### Task data

---+---

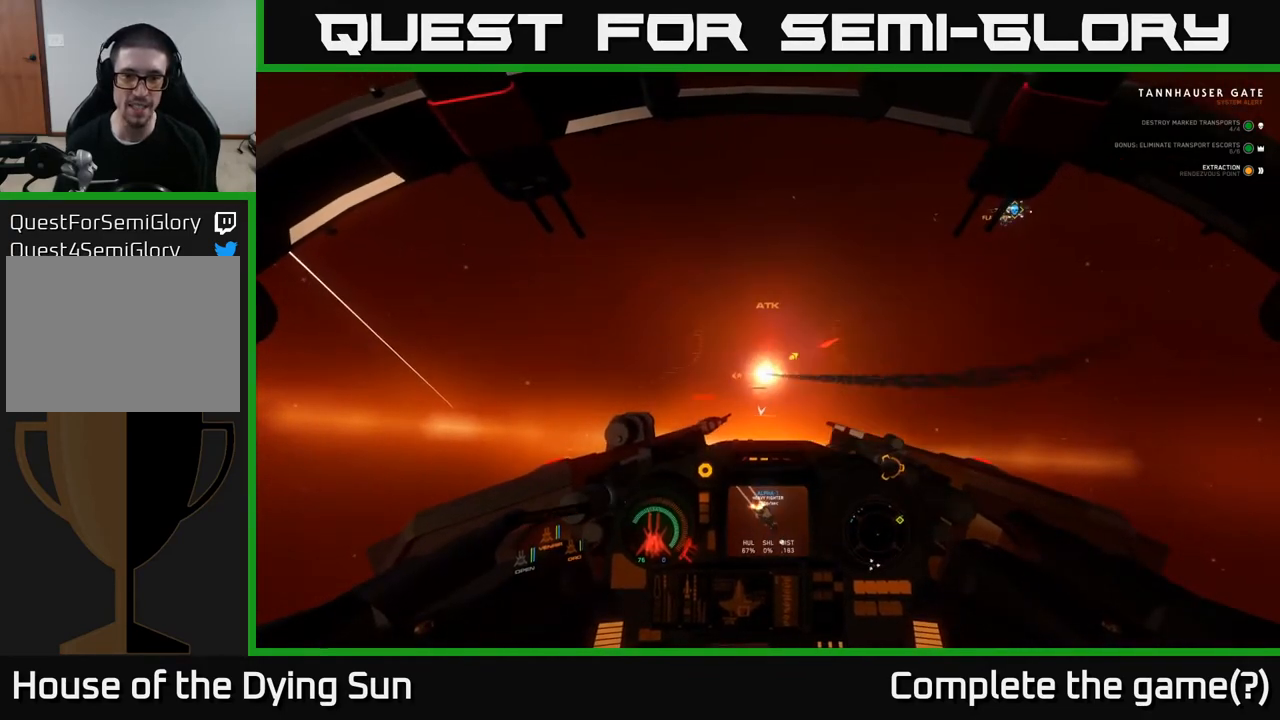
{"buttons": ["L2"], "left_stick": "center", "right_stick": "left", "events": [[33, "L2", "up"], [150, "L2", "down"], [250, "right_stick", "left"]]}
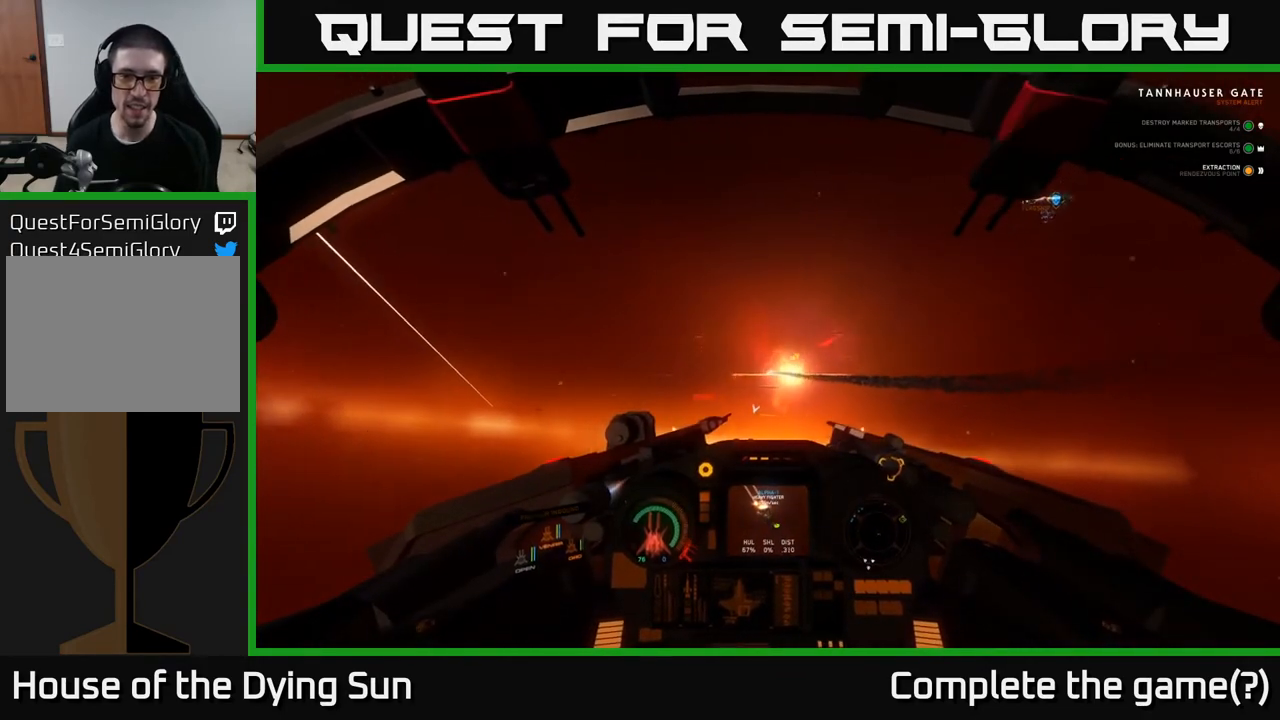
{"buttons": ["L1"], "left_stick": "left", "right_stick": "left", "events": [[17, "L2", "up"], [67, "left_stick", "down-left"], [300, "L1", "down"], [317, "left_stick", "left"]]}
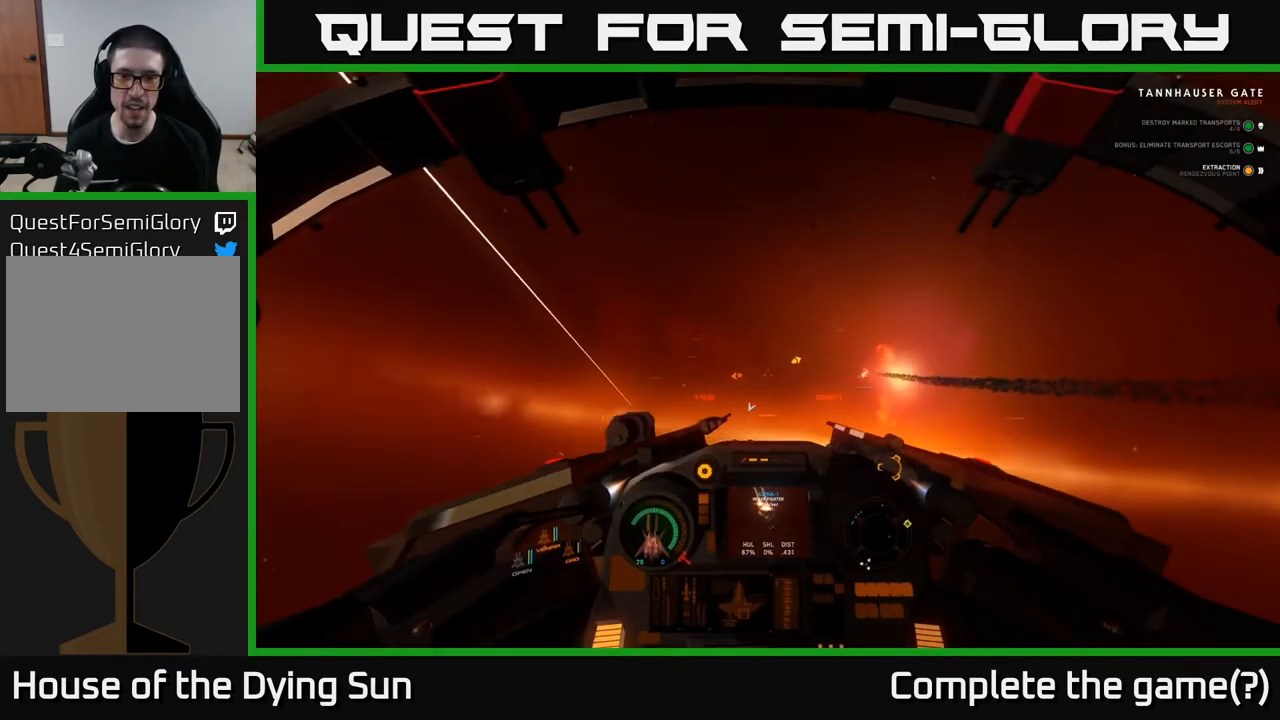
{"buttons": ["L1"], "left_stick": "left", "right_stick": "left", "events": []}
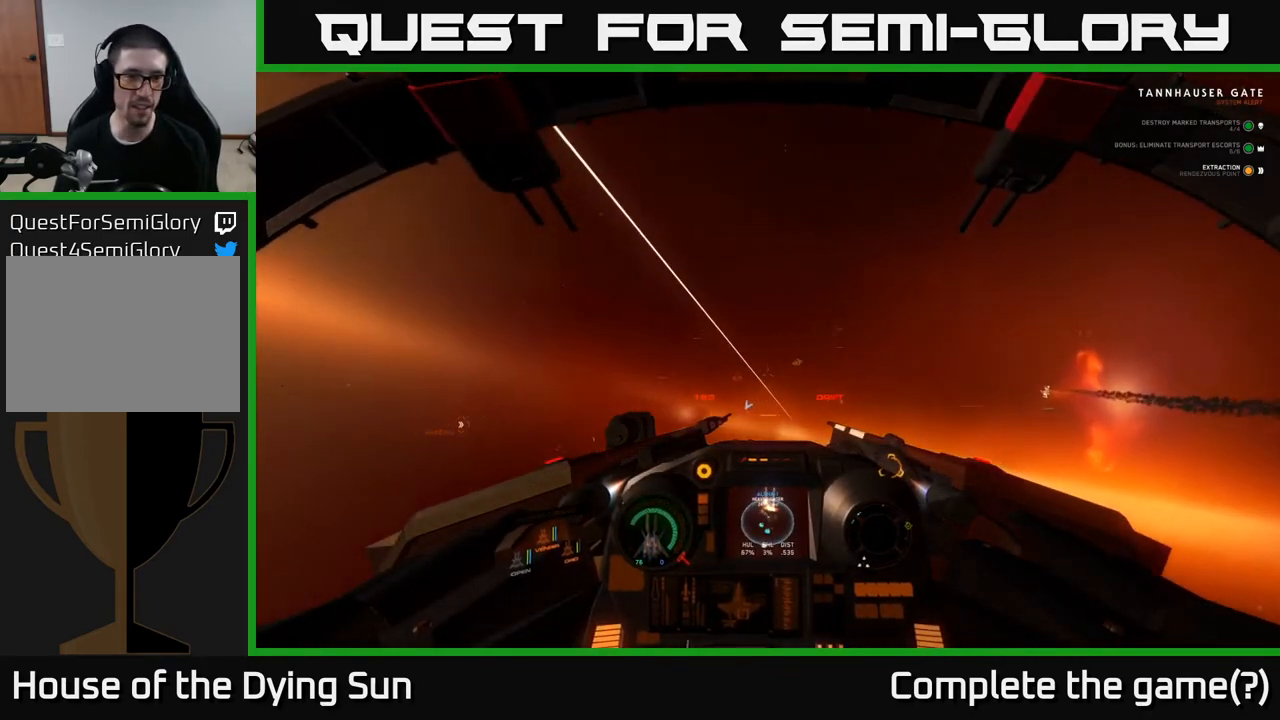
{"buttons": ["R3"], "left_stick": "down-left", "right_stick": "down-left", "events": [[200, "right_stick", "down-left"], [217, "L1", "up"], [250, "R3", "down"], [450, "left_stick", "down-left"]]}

---+---

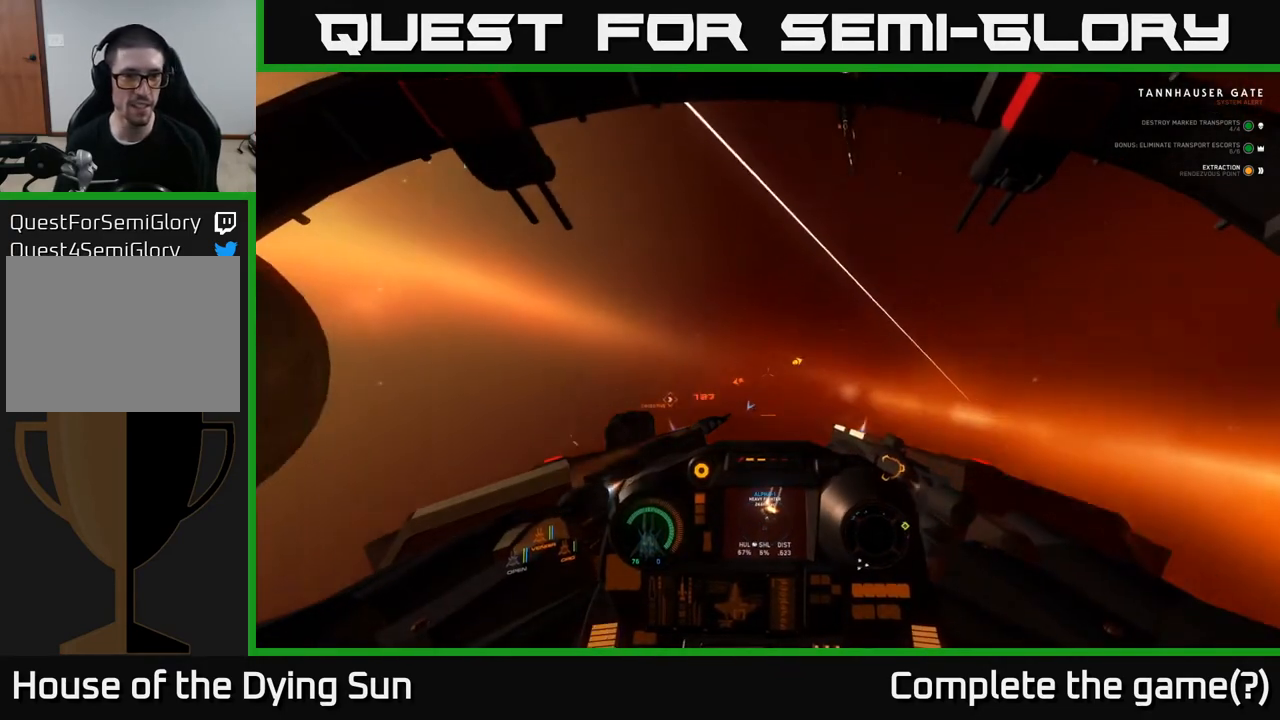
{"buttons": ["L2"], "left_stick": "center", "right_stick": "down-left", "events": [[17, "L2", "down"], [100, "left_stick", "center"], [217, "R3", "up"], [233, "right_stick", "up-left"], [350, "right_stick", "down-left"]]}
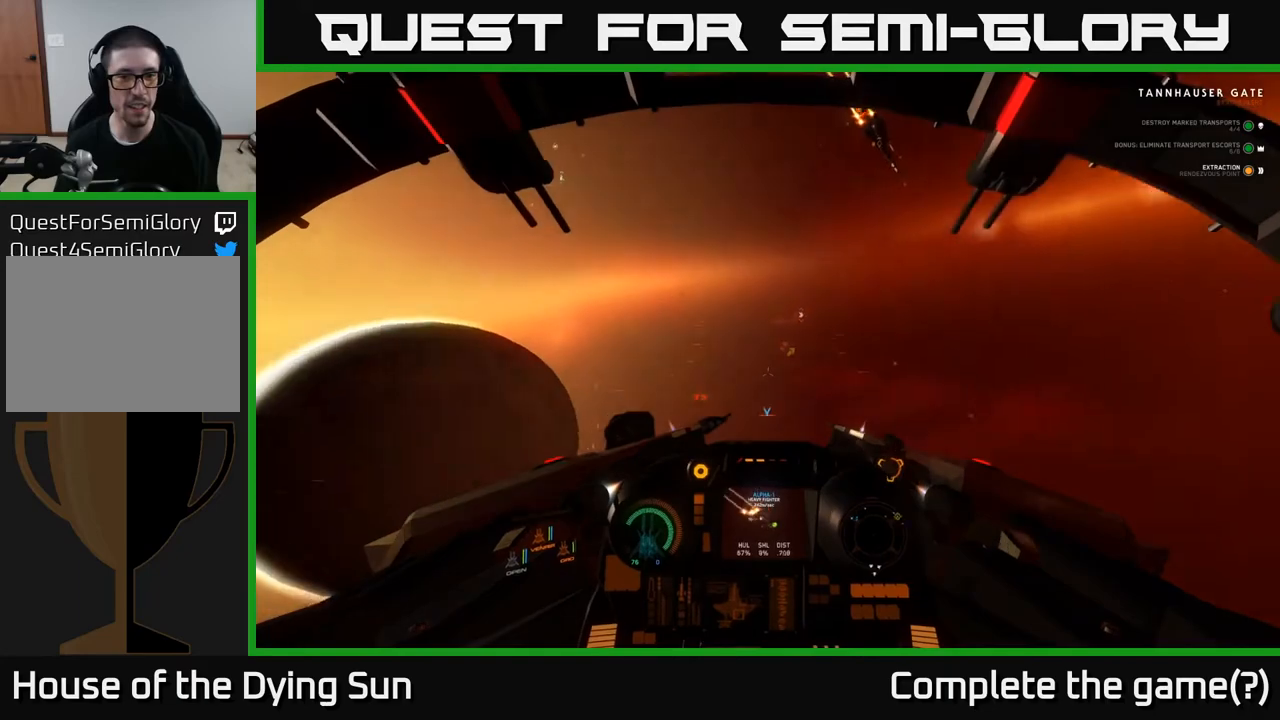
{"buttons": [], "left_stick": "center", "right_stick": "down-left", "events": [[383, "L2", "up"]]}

---+---

### The task
Copy out each line of the listing where the string "center" appears.

### Answer section
{"buttons": ["L2"], "left_stick": "center", "right_stick": "left", "events": [[33, "L2", "up"], [150, "L2", "down"], [250, "right_stick", "left"]]}
{"buttons": ["L2"], "left_stick": "center", "right_stick": "down-left", "events": [[17, "L2", "down"], [100, "left_stick", "center"], [217, "R3", "up"], [233, "right_stick", "up-left"], [350, "right_stick", "down-left"]]}
{"buttons": [], "left_stick": "center", "right_stick": "down-left", "events": [[383, "L2", "up"]]}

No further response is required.